In Minnesota, two plants that have proven particularly invasive are buckthorn and purple loosestrife. Buckthorn, including common buckthorn (Rhamnus cathartica) and glossy buckthorn (Rhamnus frangula), has invaded native woodlands, forming a dense understory layer. It is also quite adaptable to urban areas and sprouts in gardens, fence rows and alleys. As anyone who has ever tried to pull up a buckthorn seedling knows, this woody plant develops a large and tenacious root system, and even small seedlings vigorously resist being pulled up. Nurseries no longer sell it because of its invasive nature.
Purple loosestrife (Lythrum salicaria) is an herbaceous perennial that has invaded wetlands and lake edges inthe state. This invasive plant is most noticeable in summer when its bright pinkish-purple flower spikes bloom. Purple loosestrife is particularly difficult to eradicate because of where it grows; it's hard to completely dig the plants out of wetland soils, and many herbicides cannot be used near water because of the possibility of pollution. Research is underway to see whether an imported weevil that feeds on purple loosestrife can reduce its spread.

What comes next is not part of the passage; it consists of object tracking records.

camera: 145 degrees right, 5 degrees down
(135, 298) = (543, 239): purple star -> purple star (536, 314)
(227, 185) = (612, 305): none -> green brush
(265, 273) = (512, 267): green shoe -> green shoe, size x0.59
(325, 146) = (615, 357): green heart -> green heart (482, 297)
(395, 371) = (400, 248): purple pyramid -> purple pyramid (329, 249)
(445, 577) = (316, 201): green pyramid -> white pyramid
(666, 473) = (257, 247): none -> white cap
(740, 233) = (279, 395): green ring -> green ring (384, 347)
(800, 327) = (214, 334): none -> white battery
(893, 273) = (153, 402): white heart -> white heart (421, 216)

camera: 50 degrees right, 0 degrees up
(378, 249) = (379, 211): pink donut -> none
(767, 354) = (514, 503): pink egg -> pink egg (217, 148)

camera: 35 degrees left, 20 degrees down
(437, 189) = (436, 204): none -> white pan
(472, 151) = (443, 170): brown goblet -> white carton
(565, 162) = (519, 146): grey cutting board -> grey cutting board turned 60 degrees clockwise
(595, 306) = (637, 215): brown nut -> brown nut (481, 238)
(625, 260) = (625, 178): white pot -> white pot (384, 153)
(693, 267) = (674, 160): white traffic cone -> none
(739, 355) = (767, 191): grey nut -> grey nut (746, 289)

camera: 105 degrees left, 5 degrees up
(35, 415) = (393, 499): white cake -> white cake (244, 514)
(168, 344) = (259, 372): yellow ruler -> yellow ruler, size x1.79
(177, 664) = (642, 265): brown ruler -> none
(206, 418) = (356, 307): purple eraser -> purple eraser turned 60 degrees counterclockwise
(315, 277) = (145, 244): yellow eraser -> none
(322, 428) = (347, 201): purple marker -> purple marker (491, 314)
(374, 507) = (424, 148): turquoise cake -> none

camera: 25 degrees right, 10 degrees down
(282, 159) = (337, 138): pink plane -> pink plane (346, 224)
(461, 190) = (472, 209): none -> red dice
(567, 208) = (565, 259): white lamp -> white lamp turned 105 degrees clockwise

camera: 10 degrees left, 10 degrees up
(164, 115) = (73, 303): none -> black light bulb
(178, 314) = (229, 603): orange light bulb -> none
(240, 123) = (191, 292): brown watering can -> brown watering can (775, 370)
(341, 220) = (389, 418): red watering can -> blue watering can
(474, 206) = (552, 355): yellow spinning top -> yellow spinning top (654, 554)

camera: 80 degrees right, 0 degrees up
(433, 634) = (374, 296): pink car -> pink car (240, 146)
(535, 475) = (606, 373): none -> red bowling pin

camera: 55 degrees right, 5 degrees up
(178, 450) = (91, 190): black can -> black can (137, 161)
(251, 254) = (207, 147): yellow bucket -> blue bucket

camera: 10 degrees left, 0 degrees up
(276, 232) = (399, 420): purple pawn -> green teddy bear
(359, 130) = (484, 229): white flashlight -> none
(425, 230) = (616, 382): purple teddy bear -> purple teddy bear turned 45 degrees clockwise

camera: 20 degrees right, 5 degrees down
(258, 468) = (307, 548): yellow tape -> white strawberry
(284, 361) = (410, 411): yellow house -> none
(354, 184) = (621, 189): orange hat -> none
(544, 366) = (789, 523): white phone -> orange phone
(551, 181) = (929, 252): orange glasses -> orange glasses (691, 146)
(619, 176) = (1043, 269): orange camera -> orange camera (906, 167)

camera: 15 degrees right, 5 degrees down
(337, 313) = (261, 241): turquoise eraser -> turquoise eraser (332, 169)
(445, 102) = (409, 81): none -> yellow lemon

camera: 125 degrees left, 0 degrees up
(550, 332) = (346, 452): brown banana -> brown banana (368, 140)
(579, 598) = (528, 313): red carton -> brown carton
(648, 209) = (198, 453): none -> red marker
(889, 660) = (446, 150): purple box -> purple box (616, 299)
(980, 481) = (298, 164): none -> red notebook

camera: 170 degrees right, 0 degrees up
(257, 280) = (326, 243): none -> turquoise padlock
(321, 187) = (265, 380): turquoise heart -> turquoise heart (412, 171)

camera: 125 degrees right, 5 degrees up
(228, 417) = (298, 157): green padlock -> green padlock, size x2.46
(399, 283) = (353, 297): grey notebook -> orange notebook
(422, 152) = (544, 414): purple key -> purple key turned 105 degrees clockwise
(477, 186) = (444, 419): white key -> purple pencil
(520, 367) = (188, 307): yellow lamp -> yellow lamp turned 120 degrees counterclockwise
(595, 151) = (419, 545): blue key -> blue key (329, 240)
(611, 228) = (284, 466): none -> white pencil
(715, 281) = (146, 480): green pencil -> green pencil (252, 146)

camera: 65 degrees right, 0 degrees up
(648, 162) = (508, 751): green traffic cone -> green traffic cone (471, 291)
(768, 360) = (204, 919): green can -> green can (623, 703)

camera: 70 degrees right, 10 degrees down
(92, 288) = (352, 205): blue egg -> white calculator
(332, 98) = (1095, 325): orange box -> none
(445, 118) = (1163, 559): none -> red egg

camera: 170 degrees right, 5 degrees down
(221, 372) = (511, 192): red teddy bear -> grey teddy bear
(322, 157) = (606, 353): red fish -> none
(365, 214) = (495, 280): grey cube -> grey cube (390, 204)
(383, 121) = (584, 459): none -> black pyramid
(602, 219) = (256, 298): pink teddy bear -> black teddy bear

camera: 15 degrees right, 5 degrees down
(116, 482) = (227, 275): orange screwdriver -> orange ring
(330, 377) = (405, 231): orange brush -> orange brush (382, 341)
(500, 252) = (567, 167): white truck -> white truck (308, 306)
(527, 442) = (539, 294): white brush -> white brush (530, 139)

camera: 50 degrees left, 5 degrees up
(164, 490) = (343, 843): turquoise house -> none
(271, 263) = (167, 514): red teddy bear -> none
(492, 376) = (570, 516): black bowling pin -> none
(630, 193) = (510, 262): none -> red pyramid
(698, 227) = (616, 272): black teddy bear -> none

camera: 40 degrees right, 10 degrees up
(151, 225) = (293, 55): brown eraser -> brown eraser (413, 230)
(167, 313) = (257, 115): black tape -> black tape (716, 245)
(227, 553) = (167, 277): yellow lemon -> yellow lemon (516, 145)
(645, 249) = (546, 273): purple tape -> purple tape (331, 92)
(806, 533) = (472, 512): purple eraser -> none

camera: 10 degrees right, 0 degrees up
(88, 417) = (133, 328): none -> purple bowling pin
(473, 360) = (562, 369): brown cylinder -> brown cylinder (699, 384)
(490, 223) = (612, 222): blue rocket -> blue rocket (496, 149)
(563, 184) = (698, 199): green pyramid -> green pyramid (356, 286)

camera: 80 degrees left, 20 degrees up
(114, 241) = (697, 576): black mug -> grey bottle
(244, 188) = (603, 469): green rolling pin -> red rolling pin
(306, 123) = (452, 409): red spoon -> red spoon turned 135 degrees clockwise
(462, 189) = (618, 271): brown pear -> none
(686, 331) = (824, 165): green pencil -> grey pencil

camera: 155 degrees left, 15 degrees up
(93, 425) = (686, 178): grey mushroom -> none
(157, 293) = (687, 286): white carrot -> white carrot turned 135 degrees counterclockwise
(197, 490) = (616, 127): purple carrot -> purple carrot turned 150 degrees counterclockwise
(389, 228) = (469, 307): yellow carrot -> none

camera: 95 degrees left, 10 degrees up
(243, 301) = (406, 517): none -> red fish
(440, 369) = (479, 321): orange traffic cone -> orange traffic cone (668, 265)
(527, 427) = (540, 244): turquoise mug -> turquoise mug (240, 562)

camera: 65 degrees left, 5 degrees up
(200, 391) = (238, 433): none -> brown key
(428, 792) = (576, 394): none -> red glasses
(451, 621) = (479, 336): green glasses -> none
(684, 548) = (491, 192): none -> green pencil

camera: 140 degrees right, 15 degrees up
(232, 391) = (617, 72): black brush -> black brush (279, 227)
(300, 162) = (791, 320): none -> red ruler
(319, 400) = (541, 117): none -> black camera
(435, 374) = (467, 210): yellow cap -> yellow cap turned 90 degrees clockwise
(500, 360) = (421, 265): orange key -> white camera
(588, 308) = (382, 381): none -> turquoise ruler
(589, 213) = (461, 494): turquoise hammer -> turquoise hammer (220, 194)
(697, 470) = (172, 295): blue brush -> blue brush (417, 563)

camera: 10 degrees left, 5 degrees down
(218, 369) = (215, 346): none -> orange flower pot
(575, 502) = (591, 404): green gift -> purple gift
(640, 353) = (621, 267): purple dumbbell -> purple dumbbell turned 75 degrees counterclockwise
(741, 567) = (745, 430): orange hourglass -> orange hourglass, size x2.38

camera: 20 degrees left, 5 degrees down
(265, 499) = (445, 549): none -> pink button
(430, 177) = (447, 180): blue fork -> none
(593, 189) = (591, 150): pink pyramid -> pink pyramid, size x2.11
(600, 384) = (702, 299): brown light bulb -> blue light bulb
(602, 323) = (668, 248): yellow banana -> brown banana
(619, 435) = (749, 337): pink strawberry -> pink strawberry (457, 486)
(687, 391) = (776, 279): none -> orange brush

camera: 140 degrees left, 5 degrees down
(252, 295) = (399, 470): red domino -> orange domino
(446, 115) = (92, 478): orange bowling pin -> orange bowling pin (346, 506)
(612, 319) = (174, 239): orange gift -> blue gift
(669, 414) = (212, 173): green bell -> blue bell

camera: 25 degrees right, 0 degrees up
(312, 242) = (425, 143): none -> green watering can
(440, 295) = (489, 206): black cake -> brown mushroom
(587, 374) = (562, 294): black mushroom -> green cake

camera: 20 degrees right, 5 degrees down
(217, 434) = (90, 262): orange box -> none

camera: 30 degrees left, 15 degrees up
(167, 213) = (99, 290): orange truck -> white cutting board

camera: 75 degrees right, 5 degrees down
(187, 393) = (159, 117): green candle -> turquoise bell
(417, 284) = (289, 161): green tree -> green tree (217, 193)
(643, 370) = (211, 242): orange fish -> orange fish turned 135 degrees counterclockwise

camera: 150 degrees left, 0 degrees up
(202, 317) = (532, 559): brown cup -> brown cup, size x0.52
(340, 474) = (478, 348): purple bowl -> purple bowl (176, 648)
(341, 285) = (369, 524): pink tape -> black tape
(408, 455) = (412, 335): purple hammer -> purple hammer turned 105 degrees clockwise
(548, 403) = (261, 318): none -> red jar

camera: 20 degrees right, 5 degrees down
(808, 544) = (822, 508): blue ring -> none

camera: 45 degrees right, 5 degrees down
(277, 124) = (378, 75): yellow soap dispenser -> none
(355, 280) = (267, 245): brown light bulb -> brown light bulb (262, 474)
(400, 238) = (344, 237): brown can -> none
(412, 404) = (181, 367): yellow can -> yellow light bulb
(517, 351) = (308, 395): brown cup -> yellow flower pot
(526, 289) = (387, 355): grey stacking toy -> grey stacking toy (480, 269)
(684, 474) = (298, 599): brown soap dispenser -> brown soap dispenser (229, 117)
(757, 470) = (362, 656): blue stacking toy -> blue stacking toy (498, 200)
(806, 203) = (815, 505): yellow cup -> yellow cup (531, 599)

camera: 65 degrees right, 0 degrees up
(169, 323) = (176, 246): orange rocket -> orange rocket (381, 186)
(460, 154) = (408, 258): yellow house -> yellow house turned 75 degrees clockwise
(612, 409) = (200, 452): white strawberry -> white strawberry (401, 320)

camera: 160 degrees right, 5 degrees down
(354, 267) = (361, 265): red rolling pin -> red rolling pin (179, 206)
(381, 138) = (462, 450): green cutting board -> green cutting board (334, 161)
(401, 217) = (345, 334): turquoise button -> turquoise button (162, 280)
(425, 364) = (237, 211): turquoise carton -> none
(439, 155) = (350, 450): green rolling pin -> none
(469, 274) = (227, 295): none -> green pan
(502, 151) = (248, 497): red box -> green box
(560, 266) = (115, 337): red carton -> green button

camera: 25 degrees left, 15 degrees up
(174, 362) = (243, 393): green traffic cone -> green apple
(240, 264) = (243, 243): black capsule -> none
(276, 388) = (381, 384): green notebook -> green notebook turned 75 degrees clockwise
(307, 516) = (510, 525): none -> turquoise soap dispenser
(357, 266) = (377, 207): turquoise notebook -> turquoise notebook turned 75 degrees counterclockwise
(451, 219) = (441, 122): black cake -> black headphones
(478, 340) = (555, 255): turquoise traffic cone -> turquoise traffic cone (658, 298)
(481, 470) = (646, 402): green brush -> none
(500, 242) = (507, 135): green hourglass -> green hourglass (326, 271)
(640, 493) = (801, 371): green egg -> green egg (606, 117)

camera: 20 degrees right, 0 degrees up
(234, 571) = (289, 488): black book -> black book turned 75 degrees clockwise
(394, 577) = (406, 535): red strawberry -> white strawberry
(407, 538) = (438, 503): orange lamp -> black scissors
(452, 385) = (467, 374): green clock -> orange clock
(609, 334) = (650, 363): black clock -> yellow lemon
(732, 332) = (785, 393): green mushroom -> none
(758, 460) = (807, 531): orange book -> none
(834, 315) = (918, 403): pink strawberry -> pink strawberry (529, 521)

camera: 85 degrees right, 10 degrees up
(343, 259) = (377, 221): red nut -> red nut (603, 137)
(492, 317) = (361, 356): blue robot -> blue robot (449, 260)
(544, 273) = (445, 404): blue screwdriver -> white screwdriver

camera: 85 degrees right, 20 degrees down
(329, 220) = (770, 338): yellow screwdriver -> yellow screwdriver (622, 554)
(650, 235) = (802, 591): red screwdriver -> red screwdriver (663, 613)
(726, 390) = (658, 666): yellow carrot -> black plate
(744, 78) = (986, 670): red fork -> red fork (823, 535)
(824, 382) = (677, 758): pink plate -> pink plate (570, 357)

Garlic mustard (Alliaria petiolata) is an aggressive weed that has been moving north and is becoming a problem around the Twin Cities. It is an herbaceous plant that produces small white flowers early in the spring. Because it gets an early start, garlic mustard's many seeds grow before other plants have a chance to compete. Garlic mustard can form dense stands, crowding out native plants. A combination of hand pulling and careful herbicide use should control it.
Creeping bellflower (Campanula rapunculoides) is a less aggressive weed, but it can be a problem in some areas. A U.S. Forest Service listing of invasive plants puts this plant in the category of widespread nonnative plants that are not aggressive invaders of undisturbed natural areas but can invade already disturbed areas. I have not heard that creeping bellflower is a big problem in Minnesota, but it is hardy to zone 3 so it has the potential to survive in most of the state.
Your question brings up an important issue in the whole invasive plants debate. Invasiveness of any plant species can vary greatly in different regions. Purple loosestrife is a particular problem in this state because we have so much ideal growing habitat for this species. In some parts of the country, commonly used landscape plants such as Norway maple (Acer platanoides), Japanese barberry (Berberis thunbergii), Tatarian honeysuckle (Lonicera tatarica) and burning bush (Euonymus alatus) have become invasive. English ivy (Hedera helix), a widely used ground cover, is an invasive pest in the Pacific Northwest, but severe winter temperatures in our area make English ivy marginally hardy and therefore noninvasive.
What should gardeners do about invasive plants? This is a difficult question, because landscape plants may become invasive slowly over a number of years, and the degree of invasiveness of any plant is often open for debate. Clearly, a plant such as garlic mustard has no ornamental value and should be removed to prevent its spread. Other plants may need to be evaluated case by case.
QI planted malva in a front-yard flower bed and it has taken over. It's even growing into the grass. Is there a way to contain it?
AThe mallows (Malva) comprise a diverse group of plants, ranging from pernicious garden weeds such as common mallow (Malva neglecta) to attractive perennials such as hollyhock mallow (Malva alcea 'Fastigiata').
You didn't mention which mallow you have, but I'll guess that it is either hollyhock mallow, which grows about 2 feet tall and bears many light-pink flowers, or Malva sylvestris 'Zebrina', which grows about 2 to 2 1/2 feet tall and has white to light-lavender flowers with distinct purple streaks radiating out toward the petal edges.